Título: Reforma agrária da Bolívia preserva propriedade produtiva
Autor: Janes Rocha
Fonte: Valor Econômico, 17/05/2006, Brasil, p. A4

O governo boliviano vai distribuir as terras públicas disponíveis exclusivamente para as comunidades indígenas do país, preferencialmente às mulheres, e vai reverter ao Estado toda a terra que não cumpra a função econômica e social. A distribuição para os indígenas tem algumas ressalvas. Estão fora da reforma as áreas protegidas ambientalmente e as terras outorgadas em concessão pelo Estado. Além disso, as comunidades que não fizerem uso sustentável da terra serão expropriadas, mas o governo está se comprometendo a dar apoio financeiro e institucional para os assentados.

Esses são os principais pontos do pacote de reforma agrária divulgado ontem no fim da tarde, na cidade de Cochabamba, pelo ministro do Desenvolvimento Rural, Agropecuário e Meio Ambiente, Hugo Salvatierra, o vice-ministro da Terra, Alejandro Almaraz, e o presidente em exercício, Alvaro Garcia Linera. No anúncio, o governo boliviano prometeu dar segurança jurídica às propriedades produtivas, enquanto declarou o fim dos latifúndios improdutivos.

"Fiquem tranqüilos", disse Garcia, dirigindo-se aos agricultores e grupos indígenas do país, ao anunciar que o plano marcará o fim dos latifúndios improdutivos, mas dará "plena segurança jurídica" às propriedades agrícolas produtivas grandes, pequenas e comunitárias.

O conjunto de decretos, que será submetido à Assembléia Nacional Constituinte (a ser criada com uma eleição marcada para 2 de julho), prevê medidas de agilização do processo de legalização e abertura para a participação social. Segundo Almaraz, as organizações ligadas ao setor, incluindo os empresários, poderão credenciar delegados para participar de todos os processos de legalização.

Amplamente aguardado pelos produtores rurais, especialmente os grandes, que temiam perder suas propriedades, o pacote foi considerado "positivo" pelo presidente da Associação dos Produtores de Oleaginosas e Trigo da região de Santa Cruz de La Sierra, Carlos Rojas. "A pressão do setor produtivo fez com que o governo abrisse o diálogo", afirmou Rojas, lembrando que a distribuição de terras públicas para os indígenas foi um pedido dos agricultores a Evo Morales em abril.

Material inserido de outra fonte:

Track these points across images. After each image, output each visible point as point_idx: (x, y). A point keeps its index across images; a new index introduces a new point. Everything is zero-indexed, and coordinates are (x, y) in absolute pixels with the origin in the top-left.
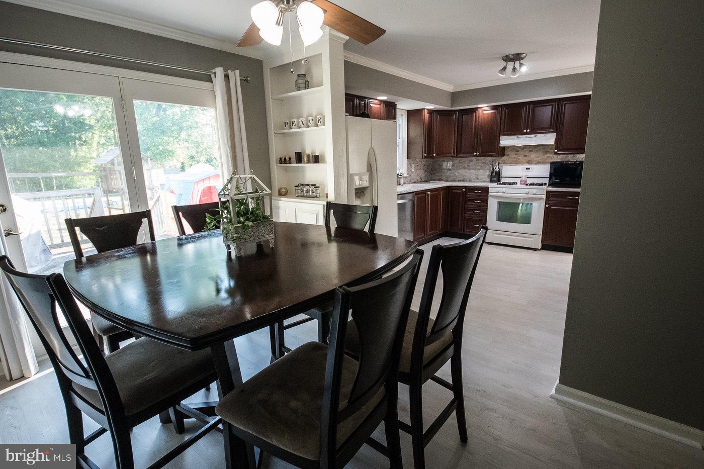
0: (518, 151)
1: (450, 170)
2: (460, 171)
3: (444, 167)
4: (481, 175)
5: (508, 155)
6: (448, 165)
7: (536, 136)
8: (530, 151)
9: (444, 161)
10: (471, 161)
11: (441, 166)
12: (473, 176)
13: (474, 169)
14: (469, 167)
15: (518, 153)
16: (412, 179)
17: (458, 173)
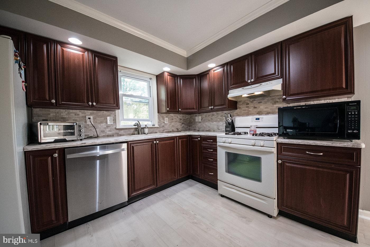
0: (248, 104)
1: (200, 122)
2: (207, 123)
3: (197, 120)
4: (221, 126)
5: (240, 108)
6: (198, 118)
7: (261, 85)
8: (259, 103)
9: (196, 116)
10: (213, 115)
11: (194, 120)
12: (215, 127)
13: (216, 121)
14: (212, 120)
15: (248, 106)
16: (165, 129)
17: (205, 125)
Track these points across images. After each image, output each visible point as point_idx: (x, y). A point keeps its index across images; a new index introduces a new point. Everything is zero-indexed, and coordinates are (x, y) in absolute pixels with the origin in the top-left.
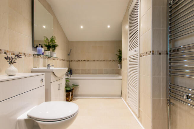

Outro ponto positivo para os produtores, segundo Rojas, foi a ausência da palavra "expropriação" e de referências à nacionalidade dos produtores - os "sojeiros" brasileiros são donos de 25% da produção de grãos no país. Os decretos falam em "reversão" ao Estado de terras improdutivas, diferente de expropriação que poderia indicar um critério mais amplo de tomada das terras que produzem, explicou Rojas.

O governo também atendeu pedidos dos agricultores ao manter o programa atual (de 1996) de legalização das terras e acrescentar medidas de agilização do processo. Em dez anos do decreto de legalização (1715/96), o governo gastou US$ 100 milhões e só conseguiu legalizar 17% das terras.

Frisando que ainda não tinha tido acesso ao teor dos decretos, Carlos Rojas disse que o único ponto negativo do plano anunciado ontem é a centralização das atividades do departamento de reforma agrária (INRA) no governo central - o órgão atua através de unidades autônomas nos diversos departamentos (Estados) da Bolívia.